▶ _What you have to do_
Copy the items below, changing every "Producer(s)" to "Producers" and leaving everything else unchanged.

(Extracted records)
= = = =

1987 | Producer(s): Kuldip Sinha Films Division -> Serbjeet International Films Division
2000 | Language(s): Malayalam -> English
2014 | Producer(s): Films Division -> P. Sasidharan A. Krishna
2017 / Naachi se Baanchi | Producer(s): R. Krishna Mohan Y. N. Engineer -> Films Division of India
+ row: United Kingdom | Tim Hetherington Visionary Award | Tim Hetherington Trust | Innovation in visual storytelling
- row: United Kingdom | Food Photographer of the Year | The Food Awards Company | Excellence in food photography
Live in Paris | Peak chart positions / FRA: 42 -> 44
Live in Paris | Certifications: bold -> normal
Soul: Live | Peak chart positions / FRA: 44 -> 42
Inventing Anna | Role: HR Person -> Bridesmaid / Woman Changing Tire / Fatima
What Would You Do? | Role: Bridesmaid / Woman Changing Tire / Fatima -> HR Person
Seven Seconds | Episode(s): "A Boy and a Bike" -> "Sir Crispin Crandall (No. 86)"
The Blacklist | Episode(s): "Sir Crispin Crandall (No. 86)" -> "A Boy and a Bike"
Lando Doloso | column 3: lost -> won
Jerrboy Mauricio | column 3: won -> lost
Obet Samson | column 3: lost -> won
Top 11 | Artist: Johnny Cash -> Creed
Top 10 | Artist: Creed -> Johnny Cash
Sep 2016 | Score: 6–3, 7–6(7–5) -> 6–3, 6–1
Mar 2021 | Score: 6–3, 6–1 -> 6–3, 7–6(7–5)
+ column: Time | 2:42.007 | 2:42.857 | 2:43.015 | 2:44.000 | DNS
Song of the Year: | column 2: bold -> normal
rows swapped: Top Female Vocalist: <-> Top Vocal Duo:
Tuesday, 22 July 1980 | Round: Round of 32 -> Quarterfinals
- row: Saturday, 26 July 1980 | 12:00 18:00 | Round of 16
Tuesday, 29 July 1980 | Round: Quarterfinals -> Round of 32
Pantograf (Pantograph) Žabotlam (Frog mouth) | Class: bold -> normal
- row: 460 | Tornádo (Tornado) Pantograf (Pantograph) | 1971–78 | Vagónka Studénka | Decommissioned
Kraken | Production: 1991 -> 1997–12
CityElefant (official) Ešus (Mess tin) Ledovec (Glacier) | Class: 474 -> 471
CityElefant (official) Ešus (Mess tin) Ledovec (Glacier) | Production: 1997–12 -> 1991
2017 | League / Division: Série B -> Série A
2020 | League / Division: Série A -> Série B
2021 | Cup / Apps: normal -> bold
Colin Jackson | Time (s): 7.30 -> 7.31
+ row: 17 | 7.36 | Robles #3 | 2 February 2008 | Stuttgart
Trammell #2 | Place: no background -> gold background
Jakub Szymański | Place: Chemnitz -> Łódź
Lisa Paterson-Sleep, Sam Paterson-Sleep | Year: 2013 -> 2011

= = = =

▶ _Answer to this exercise_
1987 | Producers: Kuldip Sinha Films Division -> Serbjeet International Films Division
2000 | Language(s): Malayalam -> English
2014 | Producers: Films Division -> P. Sasidharan A. Krishna
2017 / Naachi se Baanchi | Producers: R. Krishna Mohan Y. N. Engineer -> Films Division of India
+ row: United Kingdom | Tim Hetherington Visionary Award | Tim Hetherington Trust | Innovation in visual storytelling
- row: United Kingdom | Food Photographer of the Year | The Food Awards Company | Excellence in food photography
Live in Paris | Peak chart positions / FRA: 42 -> 44
Live in Paris | Certifications: bold -> normal
Soul: Live | Peak chart positions / FRA: 44 -> 42
Inventing Anna | Role: HR Person -> Bridesmaid / Woman Changing Tire / Fatima
What Would You Do? | Role: Bridesmaid / Woman Changing Tire / Fatima -> HR Person
Seven Seconds | Episode(s): "A Boy and a Bike" -> "Sir Crispin Crandall (No. 86)"
The Blacklist | Episode(s): "Sir Crispin Crandall (No. 86)" -> "A Boy and a Bike"
Lando Doloso | column 3: lost -> won
Jerrboy Mauricio | column 3: won -> lost
Obet Samson | column 3: lost -> won
Top 11 | Artist: Johnny Cash -> Creed
Top 10 | Artist: Creed -> Johnny Cash
Sep 2016 | Score: 6–3, 7–6(7–5) -> 6–3, 6–1
Mar 2021 | Score: 6–3, 6–1 -> 6–3, 7–6(7–5)
+ column: Time | 2:42.007 | 2:42.857 | 2:43.015 | 2:44.000 | DNS
Song of the Year: | column 2: bold -> normal
rows swapped: Top Female Vocalist: <-> Top Vocal Duo:
Tuesday, 22 July 1980 | Round: Round of 32 -> Quarterfinals
- row: Saturday, 26 July 1980 | 12:00 18:00 | Round of 16
Tuesday, 29 July 1980 | Round: Quarterfinals -> Round of 32
Pantograf (Pantograph) Žabotlam (Frog mouth) | Class: bold -> normal
- row: 460 | Tornádo (Tornado) Pantograf (Pantograph) | 1971–78 | Vagónka Studénka | Decommissioned
Kraken | Production: 1991 -> 1997–12
CityElefant (official) Ešus (Mess tin) Ledovec (Glacier) | Class: 474 -> 471
CityElefant (official) Ešus (Mess tin) Ledovec (Glacier) | Production: 1997–12 -> 1991
2017 | League / Division: Série B -> Série A
2020 | League / Division: Série A -> Série B
2021 | Cup / Apps: normal -> bold
Colin Jackson | Time (s): 7.30 -> 7.31
+ row: 17 | 7.36 | Robles #3 | 2 February 2008 | Stuttgart
Trammell #2 | Place: no background -> gold background
Jakub Szymański | Place: Chemnitz -> Łódź
Lisa Paterson-Sleep, Sam Paterson-Sleep | Year: 2013 -> 2011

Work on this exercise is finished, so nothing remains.